I sometimes wonder if the questions I get are just casual conversation starters or if they carry a hint of judgment. It often feels like people are sizing me up, as if there’s a “right” answer to their inquiries. Initially, it was, “What do you do all day?” As my children moved up the preschool ladder, it turned into, “What will you do with all that extra time?” Now, the big one is looming: “What are your plans for next year?”
I’ve grappled with guilt over my choice to be a stay-at-home mom (SAHM). On days when laundry piles up and dinner plans fall through, I often find myself comparing my efforts to working moms who seem to manage it all while earning a paycheck. There were many tough days—juggling a toddler and infant twins or two-year-old twins with a preschooler—when I felt overwhelmed and emotional. Honestly, how do other moms balance everything in just 24 hours?
As my kids have grown older, things have become more manageable. However, the questions have evolved, and so have my feelings of guilt and inadequacy. When faced with the question of what I will do next year, I felt a wave of anxiety; what’s the right answer?
After much contemplation and discussions with my partner, we’ve settled on our family’s direction for the upcoming year. I’ve resolved to embrace my situation and to stop feeling guilty about my choice. Here are five reasons I will continue as a SAHM even after my kids head off to school:
- Because I Can. It’s straightforward, but it’s the truth. Our family has been living comfortably on my husband’s income for years, and we can certainly continue this way. While we aren’t wealthy, we are fortunate enough to fit into the middle class. Extra money would be nice, but there are more significant benefits to my staying home.

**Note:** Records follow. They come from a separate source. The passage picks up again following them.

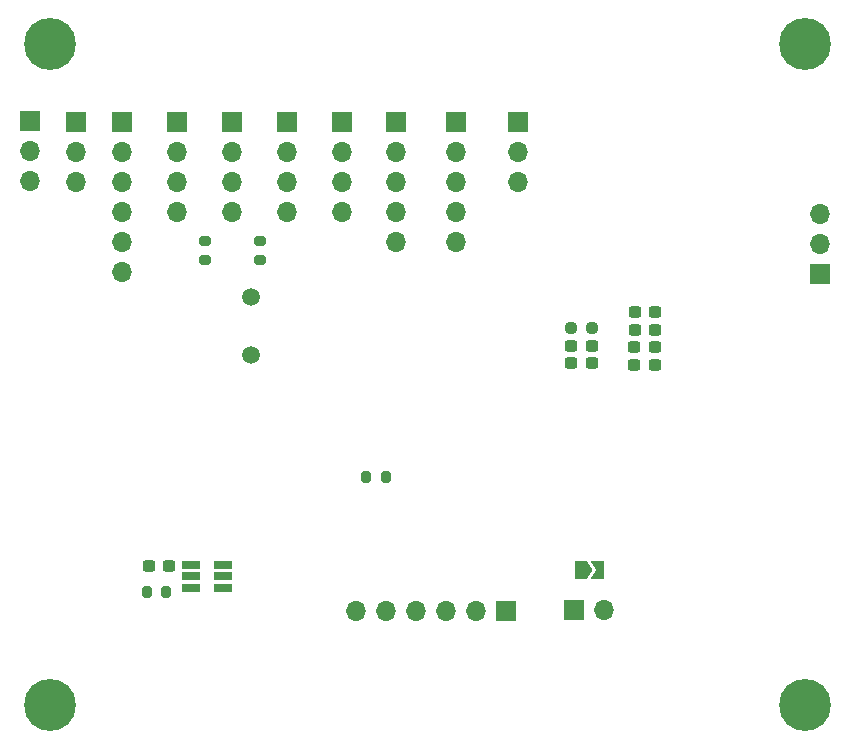
<source format=gbs>
G04 #@! TF.GenerationSoftware,KiCad,Pcbnew,(6.0.9)*
G04 #@! TF.CreationDate,2023-02-01T14:52:05+00:00*
G04 #@! TF.ProjectId,GroupProjectCustom,47726f75-7050-4726-9f6a-656374437573,rev?*
G04 #@! TF.SameCoordinates,Original*
G04 #@! TF.FileFunction,Soldermask,Bot*
G04 #@! TF.FilePolarity,Negative*
%FSLAX46Y46*%
G04 Gerber Fmt 4.6, Leading zero omitted, Abs format (unit mm)*
G04 Created by KiCad (PCBNEW (6.0.9)) date 2023-02-01 14:52:05*
%MOMM*%
%LPD*%
G01*
G04 APERTURE LIST*
G04 Aperture macros list*
%AMRoundRect*
0 Rectangle with rounded corners*
0 $1 Rounding radius*
0 $2 $3 $4 $5 $6 $7 $8 $9 X,Y pos of 4 corners*
0 Add a 4 corners polygon primitive as box body*
4,1,4,$2,$3,$4,$5,$6,$7,$8,$9,$2,$3,0*
0 Add four circle primitives for the rounded corners*
1,1,$1+$1,$2,$3*
1,1,$1+$1,$4,$5*
1,1,$1+$1,$6,$7*
1,1,$1+$1,$8,$9*
0 Add four rect primitives between the rounded corners*
20,1,$1+$1,$2,$3,$4,$5,0*
20,1,$1+$1,$4,$5,$6,$7,0*
20,1,$1+$1,$6,$7,$8,$9,0*
20,1,$1+$1,$8,$9,$2,$3,0*%
%AMFreePoly0*
4,1,6,1.000000,0.000000,0.500000,-0.750000,-0.500000,-0.750000,-0.500000,0.750000,0.500000,0.750000,1.000000,0.000000,1.000000,0.000000,$1*%
%AMFreePoly1*
4,1,6,0.500000,-0.750000,-0.650000,-0.750000,-0.150000,0.000000,-0.650000,0.750000,0.500000,0.750000,0.500000,-0.750000,0.500000,-0.750000,$1*%
G04 Aperture macros list end*
%ADD10RoundRect,0.200000X0.275000X-0.200000X0.275000X0.200000X-0.275000X0.200000X-0.275000X-0.200000X0*%
%ADD11R,1.700000X1.700000*%
%ADD12O,1.700000X1.700000*%
%ADD13C,0.700000*%
%ADD14C,4.400000*%
%ADD15C,1.500000*%
%ADD16RoundRect,0.237500X-0.300000X-0.237500X0.300000X-0.237500X0.300000X0.237500X-0.300000X0.237500X0*%
%ADD17R,1.560000X0.650000*%
%ADD18FreePoly0,0.000000*%
%ADD19FreePoly1,0.000000*%
%ADD20RoundRect,0.237500X-0.250000X-0.237500X0.250000X-0.237500X0.250000X0.237500X-0.250000X0.237500X0*%
%ADD21RoundRect,0.237500X0.300000X0.237500X-0.300000X0.237500X-0.300000X-0.237500X0.300000X-0.237500X0*%
%ADD22RoundRect,0.200000X-0.200000X-0.275000X0.200000X-0.275000X0.200000X0.275000X-0.200000X0.275000X0*%
G04 APERTURE END LIST*
D10*
X138800000Y-65925000D03*
X138800000Y-64275000D03*
X143400000Y-65925000D03*
X143400000Y-64275000D03*
D11*
X164230000Y-95610000D03*
D12*
X161690000Y-95610000D03*
X159150000Y-95610000D03*
X156610000Y-95610000D03*
X154070000Y-95610000D03*
X151530000Y-95610000D03*
D11*
X127820000Y-54195000D03*
D12*
X127820000Y-56735000D03*
X127820000Y-59275000D03*
D11*
X141080000Y-54210000D03*
D12*
X141080000Y-56750000D03*
X141080000Y-59290000D03*
X141080000Y-61830000D03*
D11*
X131700000Y-54210000D03*
D12*
X131700000Y-56750000D03*
X131700000Y-59290000D03*
X131700000Y-61830000D03*
X131700000Y-64370000D03*
X131700000Y-66910000D03*
D11*
X170025000Y-95540000D03*
D12*
X172565000Y-95540000D03*
D11*
X160050000Y-54210000D03*
D12*
X160050000Y-56750000D03*
X160050000Y-59290000D03*
X160050000Y-61830000D03*
X160050000Y-64370000D03*
D13*
X187950000Y-47610000D03*
X191250000Y-47610000D03*
D14*
X189600000Y-47610000D03*
D13*
X189600000Y-45960000D03*
X188433274Y-48776726D03*
X190766726Y-48776726D03*
X190766726Y-46443274D03*
X189600000Y-49260000D03*
X188433274Y-46443274D03*
D15*
X142670000Y-73960000D03*
X142670000Y-69080000D03*
D11*
X123970000Y-54175000D03*
D12*
X123970000Y-56715000D03*
X123970000Y-59255000D03*
D11*
X136430000Y-54210000D03*
D12*
X136430000Y-56750000D03*
X136430000Y-59290000D03*
X136430000Y-61830000D03*
D13*
X189600000Y-101960000D03*
X188433274Y-104776726D03*
X189600000Y-105260000D03*
X191250000Y-103610000D03*
X188433274Y-102443274D03*
X187950000Y-103610000D03*
X190766726Y-102443274D03*
X190766726Y-104776726D03*
D14*
X189600000Y-103610000D03*
D13*
X124433274Y-46443274D03*
D14*
X125600000Y-47610000D03*
D13*
X126766726Y-46443274D03*
X125600000Y-45960000D03*
X126766726Y-48776726D03*
X125600000Y-49260000D03*
X123950000Y-47610000D03*
X127250000Y-47610000D03*
X124433274Y-48776726D03*
D11*
X165250000Y-54210000D03*
D12*
X165250000Y-56750000D03*
X165250000Y-59290000D03*
D13*
X123950000Y-103610000D03*
X127250000Y-103610000D03*
D14*
X125600000Y-103610000D03*
D13*
X124433274Y-102443274D03*
X125600000Y-105260000D03*
X126766726Y-102443274D03*
X126766726Y-104776726D03*
X125600000Y-101960000D03*
X124433274Y-104776726D03*
D11*
X190800000Y-67135000D03*
D12*
X190800000Y-64595000D03*
X190800000Y-62055000D03*
D11*
X154900000Y-54210000D03*
D12*
X154900000Y-56750000D03*
X154900000Y-59290000D03*
X154900000Y-61830000D03*
X154900000Y-64370000D03*
D11*
X150380000Y-54210000D03*
D12*
X150380000Y-56750000D03*
X150380000Y-59290000D03*
X150380000Y-61830000D03*
D11*
X145730000Y-54210000D03*
D12*
X145730000Y-56750000D03*
X145730000Y-59290000D03*
X145730000Y-61830000D03*
D16*
X169777500Y-74660000D03*
X171502500Y-74660000D03*
X169777500Y-73160000D03*
X171502500Y-73160000D03*
X175115000Y-73310000D03*
X176840000Y-73310000D03*
D17*
X140300000Y-91760000D03*
X140300000Y-92710000D03*
X140300000Y-93660000D03*
X137600000Y-93660000D03*
X137600000Y-92710000D03*
X137600000Y-91760000D03*
D18*
X170555000Y-92160000D03*
D19*
X172005000Y-92160000D03*
D20*
X169727500Y-71660000D03*
X171552500Y-71660000D03*
D21*
X135712500Y-91810000D03*
X133987500Y-91810000D03*
D22*
X152425000Y-84310000D03*
X154075000Y-84310000D03*
X133825000Y-94010000D03*
X135475000Y-94010000D03*
D16*
X175115000Y-74810000D03*
X176840000Y-74810000D03*
X175127500Y-71810000D03*
X176852500Y-71810000D03*
X175127500Y-70310000D03*
X176852500Y-70310000D03*
M02*

</source>
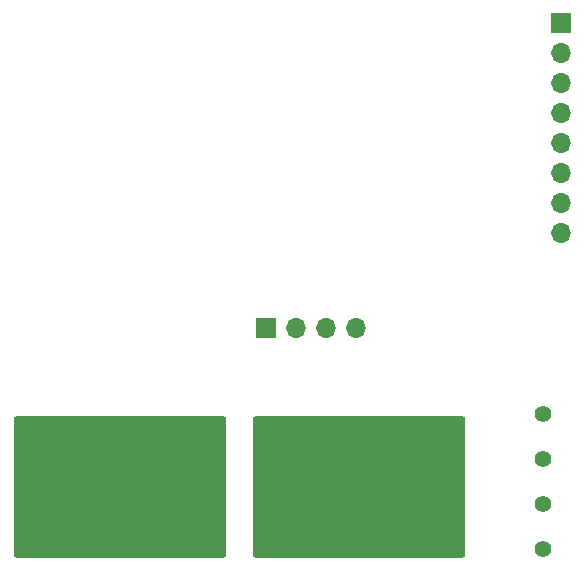
<source format=gbs>
%TF.GenerationSoftware,KiCad,Pcbnew,8.0.0*%
%TF.CreationDate,2024-12-15T14:54:56+05:30*%
%TF.ProjectId,RFID_1,52464944-5f31-42e6-9b69-6361645f7063,rev?*%
%TF.SameCoordinates,Original*%
%TF.FileFunction,Soldermask,Bot*%
%TF.FilePolarity,Negative*%
%FSLAX46Y46*%
G04 Gerber Fmt 4.6, Leading zero omitted, Abs format (unit mm)*
G04 Created by KiCad (PCBNEW 8.0.0) date 2024-12-15 14:54:56*
%MOMM*%
%LPD*%
G01*
G04 APERTURE LIST*
G04 Aperture macros list*
%AMRoundRect*
0 Rectangle with rounded corners*
0 $1 Rounding radius*
0 $2 $3 $4 $5 $6 $7 $8 $9 X,Y pos of 4 corners*
0 Add a 4 corners polygon primitive as box body*
4,1,4,$2,$3,$4,$5,$6,$7,$8,$9,$2,$3,0*
0 Add four circle primitives for the rounded corners*
1,1,$1+$1,$2,$3*
1,1,$1+$1,$4,$5*
1,1,$1+$1,$6,$7*
1,1,$1+$1,$8,$9*
0 Add four rect primitives between the rounded corners*
20,1,$1+$1,$2,$3,$4,$5,0*
20,1,$1+$1,$4,$5,$6,$7,0*
20,1,$1+$1,$6,$7,$8,$9,0*
20,1,$1+$1,$8,$9,$2,$3,0*%
G04 Aperture macros list end*
%ADD10RoundRect,0.250000X8.750000X-5.750000X8.750000X5.750000X-8.750000X5.750000X-8.750000X-5.750000X0*%
%ADD11C,1.397000*%
%ADD12R,1.700000X1.700000*%
%ADD13O,1.700000X1.700000*%
G04 APERTURE END LIST*
D10*
%TO.C,J4*%
X156850000Y-118675000D03*
%TD*%
%TO.C,J5*%
X136625000Y-118725000D03*
%TD*%
D11*
%TO.C,J3*%
X172421000Y-123944900D03*
X172421000Y-120134900D03*
X172421000Y-116324900D03*
X172421000Y-112514900D03*
%TD*%
D12*
%TO.C,J1*%
X148955600Y-105196800D03*
D13*
X151495600Y-105196800D03*
X154035600Y-105196800D03*
X156575600Y-105196800D03*
%TD*%
D12*
%TO.C,J2*%
X173939200Y-79400400D03*
D13*
X173939200Y-81940400D03*
X173939200Y-84480400D03*
X173939200Y-87020400D03*
X173939200Y-89560400D03*
X173939200Y-92100400D03*
X173939200Y-94640400D03*
X173939200Y-97180400D03*
%TD*%
M02*

</source>
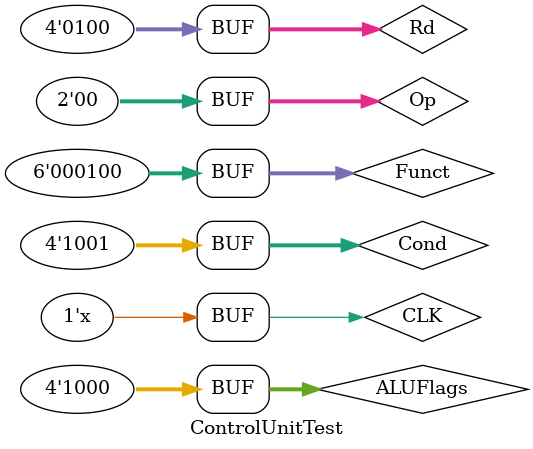
<source format=v>
`timescale 1ns / 1ps


module ControlUnitTest;

	// Inputs
	reg CLK = 1;
	reg [3:0] Cond;
	reg [3:0] ALUFlags;
	reg [1:0] Op;
	reg [5:0] Funct;
	reg [3:0] Rd;

	// Outputs
	wire PCSrc;
	wire RegWrite;
	wire MemWrite;
	wire MemtoReg;
	wire [1:0] ALUSrc;
	wire [1:0] ImmSrc;
	wire [1:0] RegSrc;
	wire [1:0] ALUControl;

	// Instantiate the Unit Under Test (UUT)
	Control_Unit uut (
		.CLK(CLK), 
		.Cond(Cond), 
		.ALUFlags(ALUFlags), 
		.Op(Op), 
		.Funct(Funct), 
		.Rd(Rd), 
		.PCSrc(PCSrc), 
		.RegWrite(RegWrite), 
		.MemWrite(MemWrite), 
		.MemtoReg(MemtoReg), 
		.ALUSrc(ALUSrc), 
		.ImmSrc(ImmSrc), 
		.RegSrc(RegSrc), 
		.ALUControl(ALUControl)
	);
	
	always #5 CLK = ~CLK;
	
	initial begin
		// Initialize Inputs
		Cond = 0;
		ALUFlags = 0;
		Op = 0;
		Funct = 0;
		Rd = 0;

		// Wait 100 ns for global reset to finish
		//AND R3,R3,#0
		#10;
		
		Cond = 4'b1110;
		ALUFlags = 4'd0;
		Op = 2'b00;
		Funct = 6'b100000;
		Rd = 4'd4;		
		
		//ORR R9,R9,#65536
		#10;
		
		Cond = 4'b1110;
		ALUFlags = 0;
		Op = 2'b00;
		Funct = 6'b111000;
		Rd = 4'd4;
		
		
		//CMP R2,R3
		#10;
		
		Cond = 4'b1110;
		ALUFlags = 0;
		Op = 2'b00;
		Funct = 6'b010101;
		Rd = 4'd4;


		//ADDLS R0,R0,#1 (V)
		#10;
		
		Cond = 4'b1001;
		ALUFlags = 0;
		Op = 2'b00;
		Funct = 6'b101000;
		Rd = 4'd4;


		//ADDNE(V) 
		#10;
		
		Cond = 4'b0001;
		ALUFlags = 4'b0010;
		Op = 2'b00;
		Funct = 6'b001000;
		Rd = 4'd4;		
		//NZCV
		//SUBLS(V)
		#10;
		
		Cond = 4'b1001;
		ALUFlags = 4'b1000;
		Op = 2'b00;
		Funct = 6'b000100;
		Rd = 4'd4;				
		
		
		//SUBLS(F)
		#10;
		
		Cond = 4'b1001;
		ALUFlags = 4'b1000;
		Op = 2'b00;
		Funct = 6'b000100;
		Rd = 4'd4;				
		
        
		// Add stimulus here

	end
      
endmodule


</source>
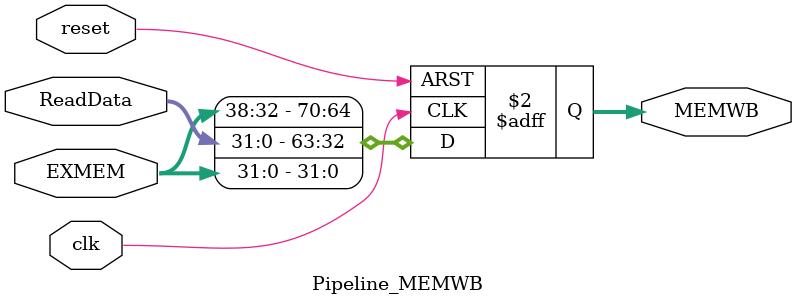
<source format=v>
module Pipeline_MEMWB(clk,reset,ReadData,EXMEM,MEMWB);
  input clk,reset;
  input[31:0] ReadData;
  input[38:0] EXMEM; //{EXMEM[70:64],EXMEM[31:0]}
  output reg[70:0] MEMWB;
  always @(posedge clk, posedge reset)
   begin
    if(reset) MEMWB<=71'b0;
    else MEMWB<={EXMEM[38:32],ReadData,EXMEM[31:0]};
   end
 endmodule
</source>
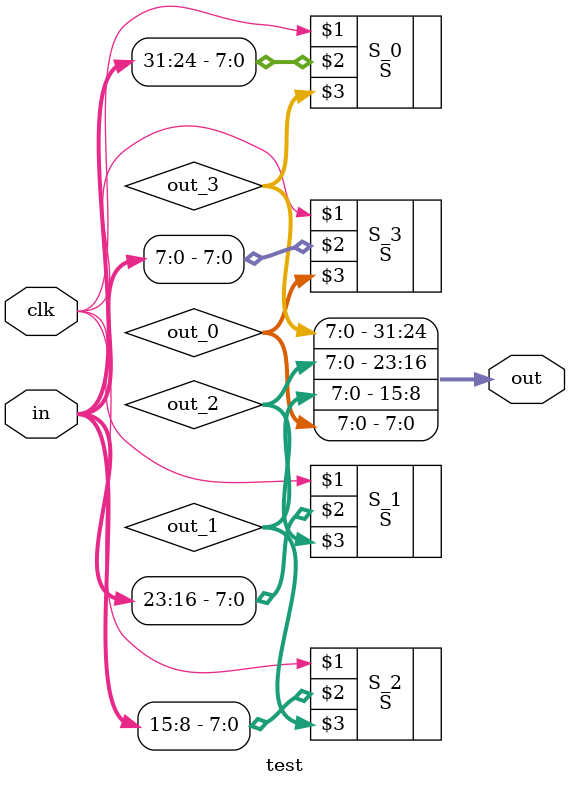
<source format=v>
`include "table.v"

module test(clk, in, out);

input  wire        clk;
input  wire [31:0] in;
output reg  [31:0] out;

wire [7:0] out_0;
wire [7:0] out_1;
wire [7:0] out_2;
wire [7:0] out_3;

S
	S_0 (clk, in[31:24], out_3),
	S_1 (clk, in[23:16], out_2),
	S_2 (clk, in[15:8],  out_1),
	S_3 (clk, in[7:0],   out_0 );

assign out = {out_3, out_2, out_1, out_0};

endmodule

</source>
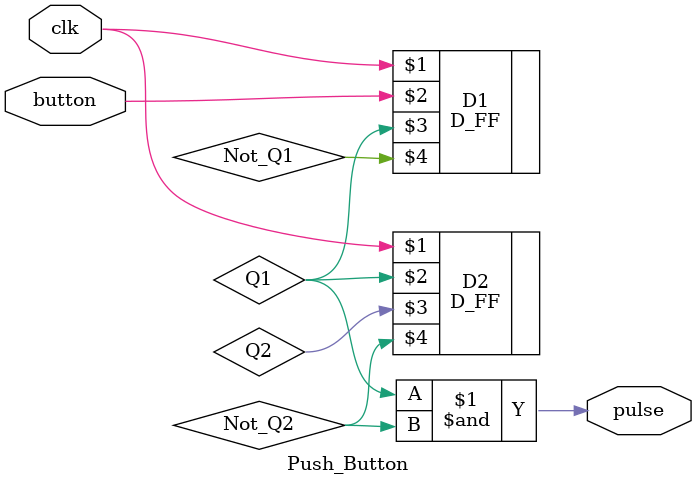
<source format=v>
module Push_Button(
    input button,
    input clk,
    output pulse
    );
    
    wire Q1, Not_Q1, Q2, Not_Q2;
    D_FF D1(clk,button,Q1,Not_Q1);
    D_FF D2(clk,Q1,Q2,Not_Q2);
    
    assign pulse = Q1 & Not_Q2;
endmodule

</source>
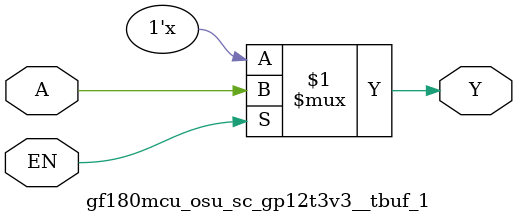
<source format=v>
`timescale 1ns/10ps
`celldefine
module gf180mcu_osu_sc_gp12t3v3__tbuf_1 (Y, A, EN);
	output Y;
	input A, EN;

	// Function
	bufif1 (Y, A, EN);

	// Timing
	specify
		(A => Y) = 0;
		(EN => Y) = 0;
	endspecify
endmodule
`endcelldefine

</source>
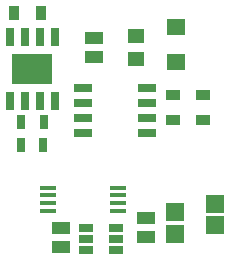
<source format=gtp>
G04*
G04 #@! TF.GenerationSoftware,Altium Limited,Altium Designer,24.2.2 (26)*
G04*
G04 Layer_Color=8421504*
%FSLAX25Y25*%
%MOIN*%
G70*
G04*
G04 #@! TF.SameCoordinates,6727E026-D54A-49E6-9AE1-AA62B6963756*
G04*
G04*
G04 #@! TF.FilePolarity,Positive*
G04*
G01*
G75*
%ADD12R,0.06004X0.02559*%
%ADD13R,0.04724X0.03543*%
%ADD14R,0.05756X0.04953*%
%ADD15R,0.06299X0.05512*%
%ADD16R,0.05807X0.01772*%
%ADD17R,0.06127X0.05924*%
%ADD18R,0.03543X0.04724*%
%ADD19R,0.02756X0.05118*%
%ADD20R,0.05906X0.04055*%
%ADD21R,0.04724X0.02559*%
%ADD22R,0.13394X0.09894*%
%ADD23R,0.02756X0.06004*%
D12*
X-10677Y7500D02*
D03*
Y2500D02*
D03*
Y-2500D02*
D03*
Y-7500D02*
D03*
X10677D02*
D03*
Y-2500D02*
D03*
Y2500D02*
D03*
Y7500D02*
D03*
D13*
X29500Y-3134D02*
D03*
Y5134D02*
D03*
X19500Y-3134D02*
D03*
Y5134D02*
D03*
D14*
X7000Y24846D02*
D03*
Y17154D02*
D03*
D15*
X20500Y27906D02*
D03*
Y16094D02*
D03*
D16*
X1067Y-33339D02*
D03*
Y-30780D02*
D03*
Y-28220D02*
D03*
Y-25661D02*
D03*
X-22067D02*
D03*
Y-28220D02*
D03*
Y-30780D02*
D03*
Y-33339D02*
D03*
D17*
X33500Y-31034D02*
D03*
Y-38166D02*
D03*
X20200Y-33934D02*
D03*
Y-41066D02*
D03*
D18*
X-33528Y32500D02*
D03*
X-24472D02*
D03*
D19*
X-23622Y-3937D02*
D03*
X-31102D02*
D03*
X-23720Y-11516D02*
D03*
X-31201D02*
D03*
D20*
X-18000Y-39122D02*
D03*
Y-45500D02*
D03*
X-7000Y24189D02*
D03*
Y17811D02*
D03*
X10532Y-42067D02*
D03*
Y-35689D02*
D03*
D21*
X-9421Y-46440D02*
D03*
Y-42700D02*
D03*
Y-38960D02*
D03*
X421D02*
D03*
Y-42700D02*
D03*
Y-46440D02*
D03*
D22*
X-27500Y13823D02*
D03*
D23*
X-20000Y3146D02*
D03*
X-25000D02*
D03*
X-30000D02*
D03*
X-35000D02*
D03*
Y24500D02*
D03*
X-30000D02*
D03*
X-25000D02*
D03*
X-20000D02*
D03*
M02*

</source>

- To Be Present. With school holidays and breaks, I’ll be around for my kids. They’re in school for only about 180 days each year, and my availability means we won’t have to scramble for childcare on sick days or during snow days. Plus, I won’t have to work evenings or weekends, which allows me to be fully present for them.
- To Ease My Partner’s Load. Some might think that my not working adds to the burden, but for us, it won’t change our financial situation. My husband works diligently to support our family, and I can help lighten his home responsibilities. He has always put in long hours, and I want to take on some of the daily chores so he can come home and unwind.
- To Improve Myself. I plan to focus on being better at everything I do. With more time, I hope to enhance my meal planning, budgeting, and time management skills. I also want to make time for my passions and become a happier, more relaxed person that my family enjoys being around.
- Because Life is Fleeting. I have a heightened awareness of the brevity of life, having faced health challenges in the past. The time we spend together as a family is invaluable, and I want to maximize that. By continuing to stay home, I can take care of errands and chores during the week, freeing up more time for family activities on weekends.
So, what will I do next year? I’ll cherish the time with my family.
For those interested in exploring home insemination options, check out this excellent resource on pregnancy and family planning: Progyny Blog. If you’re looking for a specific kit, this is a great option! And if you have questions, feel free to reach out to us through our contact page.
Summary
In conclusion, my choice to remain a stay-at-home mom, even after my children start school, stems from a desire to be present, improve my family’s well-being, and cherish our time together. I am embracing this path wholeheartedly, recognizing the value it brings to my family life.